Another problem lies with the state’s school discipline code. Seclusion was long prohibited by the state. But by 2011, districts were allowed to put children in solitary confinement so long as the space was unlocked “appropriately lighted,” “appropriately ventilated”, and an adult is there to monitor the child. While the state officially bars mechanical restraints, districts still manage to violate those prohibitions, with nearly all of them being Black.
Meanwhile districts in Alabama have a tendency to focus on minor incidents of student misbehavior that can be addressed through other means. Disruptive behavior, defiance, disorderly conduct, profanity and “disruptive demonstrations” account for 57 percent of incidents reported by Autauga County’s traditional district in 2013-2014, according to Dropout Nation‘s analysis of data from the state’s department of education. Such focus on minor incidents is particularly troublesome for Black children because data shows that they are more-likely to be suspended in such cases than their White peers. As John Wallace of the University of Pittsburgh showed in his 2008 study on referrals to dean’s offices, young black men in 10th grade are 30 percent more-likely to be sent to dean’s offices for punishment than their white male peers — and 330 percent more-likely to be suspended afterwards than white counterparts.

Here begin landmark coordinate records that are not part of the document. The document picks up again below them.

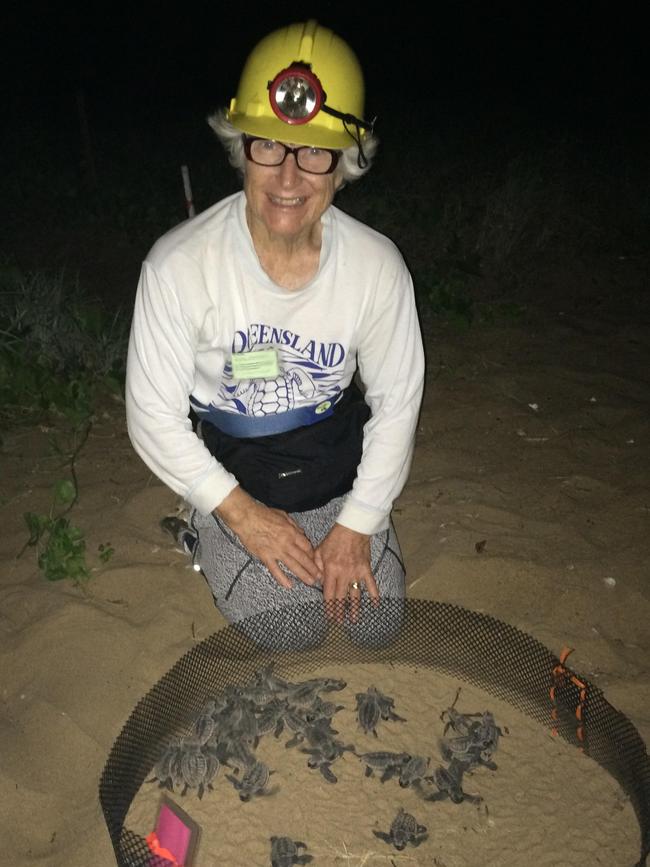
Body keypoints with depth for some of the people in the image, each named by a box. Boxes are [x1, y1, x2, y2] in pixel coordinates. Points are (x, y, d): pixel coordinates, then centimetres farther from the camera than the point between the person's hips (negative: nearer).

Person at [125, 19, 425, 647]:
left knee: (377, 626, 1)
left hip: (339, 473, 3)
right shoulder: (178, 265, -22)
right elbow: (153, 416, -14)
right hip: (229, 478, -2)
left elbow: (397, 401, -6)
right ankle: (212, 541, 20)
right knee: (286, 640, -7)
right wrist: (240, 511, -16)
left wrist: (358, 524, -9)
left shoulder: (378, 265, -16)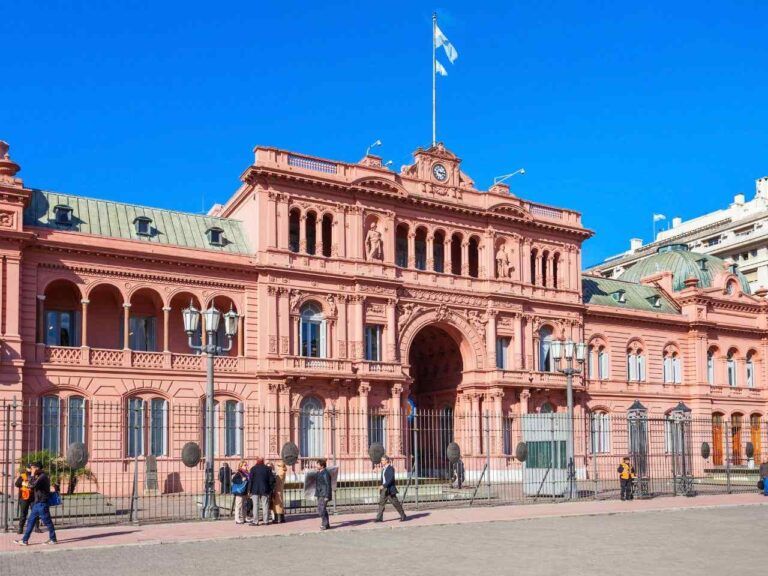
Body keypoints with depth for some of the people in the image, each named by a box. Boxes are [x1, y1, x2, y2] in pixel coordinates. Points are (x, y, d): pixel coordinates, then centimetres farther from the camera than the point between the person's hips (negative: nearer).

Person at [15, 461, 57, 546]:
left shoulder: (42, 477, -16)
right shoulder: (40, 476, 17)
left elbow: (32, 485, -21)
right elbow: (33, 486, 20)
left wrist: (32, 476, -11)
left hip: (42, 503, -10)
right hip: (37, 503, 10)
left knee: (47, 522, -1)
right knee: (30, 521, 9)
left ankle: (53, 539, 7)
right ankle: (25, 540, 11)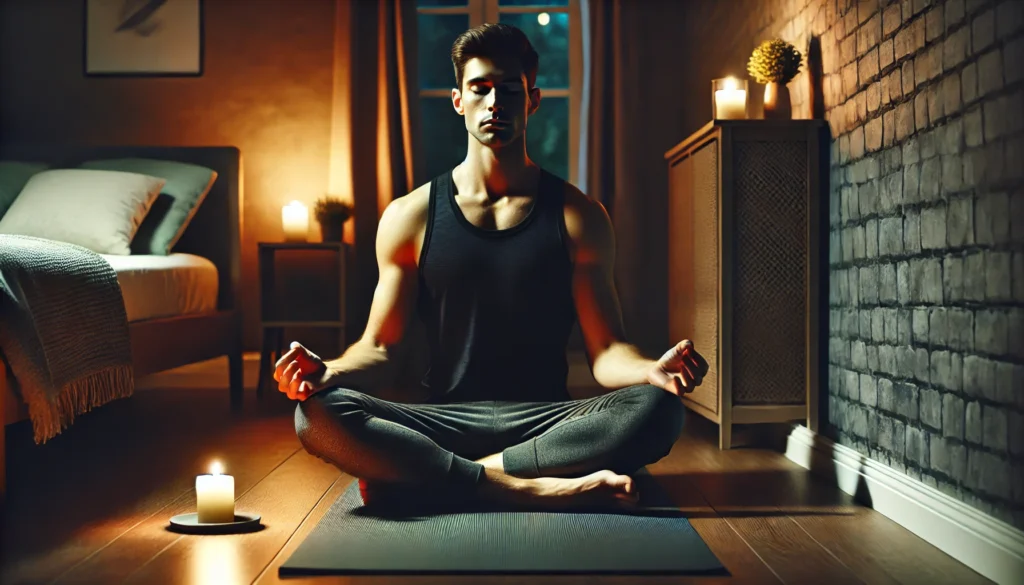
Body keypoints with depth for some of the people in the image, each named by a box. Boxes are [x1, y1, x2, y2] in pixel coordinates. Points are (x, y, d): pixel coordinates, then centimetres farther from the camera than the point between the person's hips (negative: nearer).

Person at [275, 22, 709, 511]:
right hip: (445, 421, 0)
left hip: (547, 421, 1)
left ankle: (415, 478, -27)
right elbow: (378, 347, 6)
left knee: (658, 411, -30)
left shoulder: (578, 216, 5)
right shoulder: (410, 217, 6)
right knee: (317, 414, -27)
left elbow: (605, 351, 1)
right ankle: (530, 488, -29)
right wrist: (329, 372, -17)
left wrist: (653, 371, -22)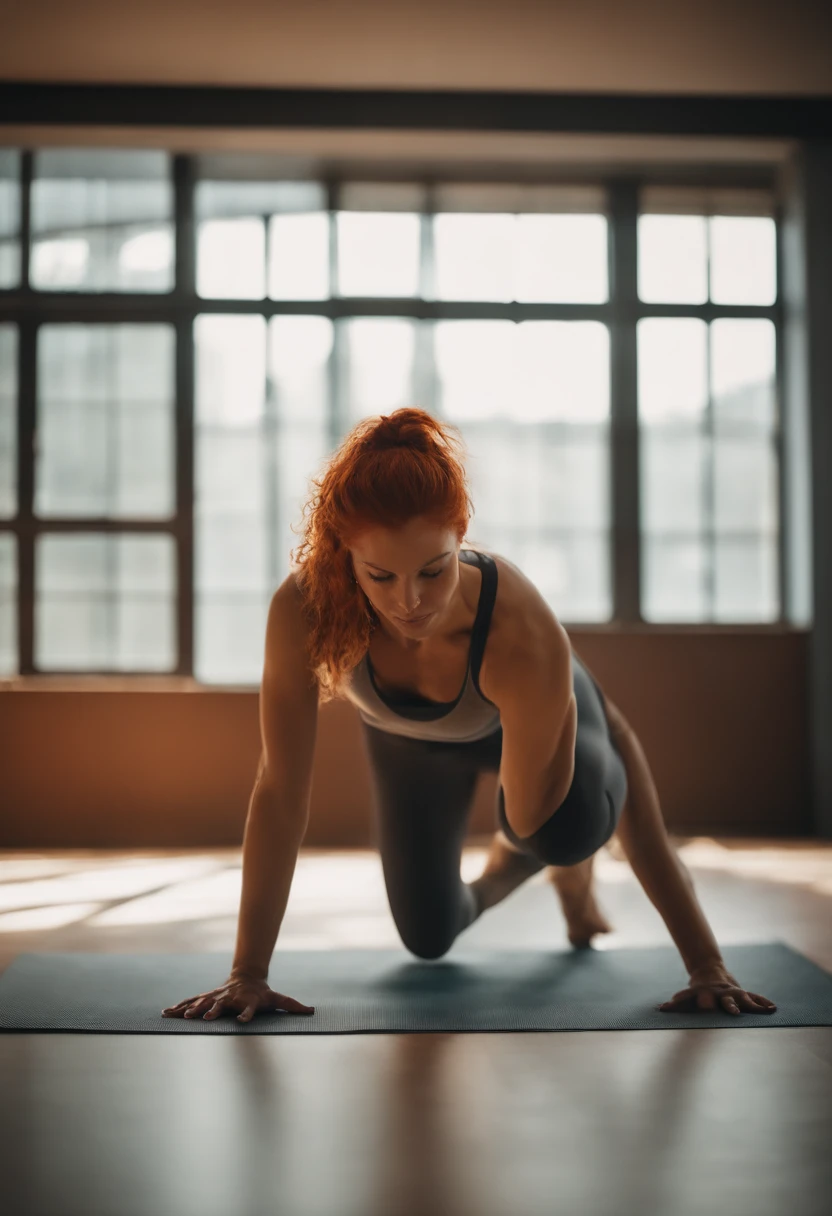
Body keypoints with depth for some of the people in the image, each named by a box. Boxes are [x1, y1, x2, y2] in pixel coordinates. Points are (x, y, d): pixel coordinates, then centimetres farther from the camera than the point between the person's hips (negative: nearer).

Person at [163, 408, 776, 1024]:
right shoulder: (304, 610, -41)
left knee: (570, 825, -35)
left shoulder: (525, 635, -44)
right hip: (409, 740, 2)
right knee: (428, 938, 11)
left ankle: (574, 870, 5)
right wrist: (248, 973, -29)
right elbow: (281, 793, -32)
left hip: (529, 710, -2)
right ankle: (495, 876, 49)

But this isn’t shocking. At the heart of the overuse of harsh school discipline in Alabama (as well as in the rest of America) is the belief that only some children are worthy of receiving high-quality education. This can be seen in other indicators — including the fact that only 7.5 percent of Black seventh- and eighth-graders in the Yellowhammer State receive Algebra 1 courses needed for success in college and career, a rate far lower than the already abysmal 10.3 percent rate for the state as a whole (and the 11.7 percent for White peers). The use of harsh school discipline is less about the children than about the adults making the decisions. And in nearly all cases, school operators in Alabama use harsh school discipline as ways to excuse themselves from dealing with the learning issues of the children they are supposed to serve.
When districts are suspending and disciplining 16 percent of Black children year after year, they are guaranteeing that those children will not learn, will fall behind academically, and will end up in poverty and prison. When the adults working in those districts are treating Black children in their care like criminals, they also teach adults outside of schools to do the same. What is clear in Alabama is that many teachers and school leaders think Black children aren’t supposed to learn. Which is sadly reflective of the bigotry the politicians in that state believe of anyone who isn’t White or Christian.
There are plenty of solutions to this problem, many of which have been outlined in previous essays and analyses on these pages. Given the resistance of the Trump Administration to advancing reform of school discipline, it will take reformers on the ground as well as advocates on the national to address these issues. Most importantly, though, ending this form of educational abuse requires changing the hearts and minds of those who work in the schools that serve Alabama’s Black children. That is a long-term fight that we must do. Especially in Alabama.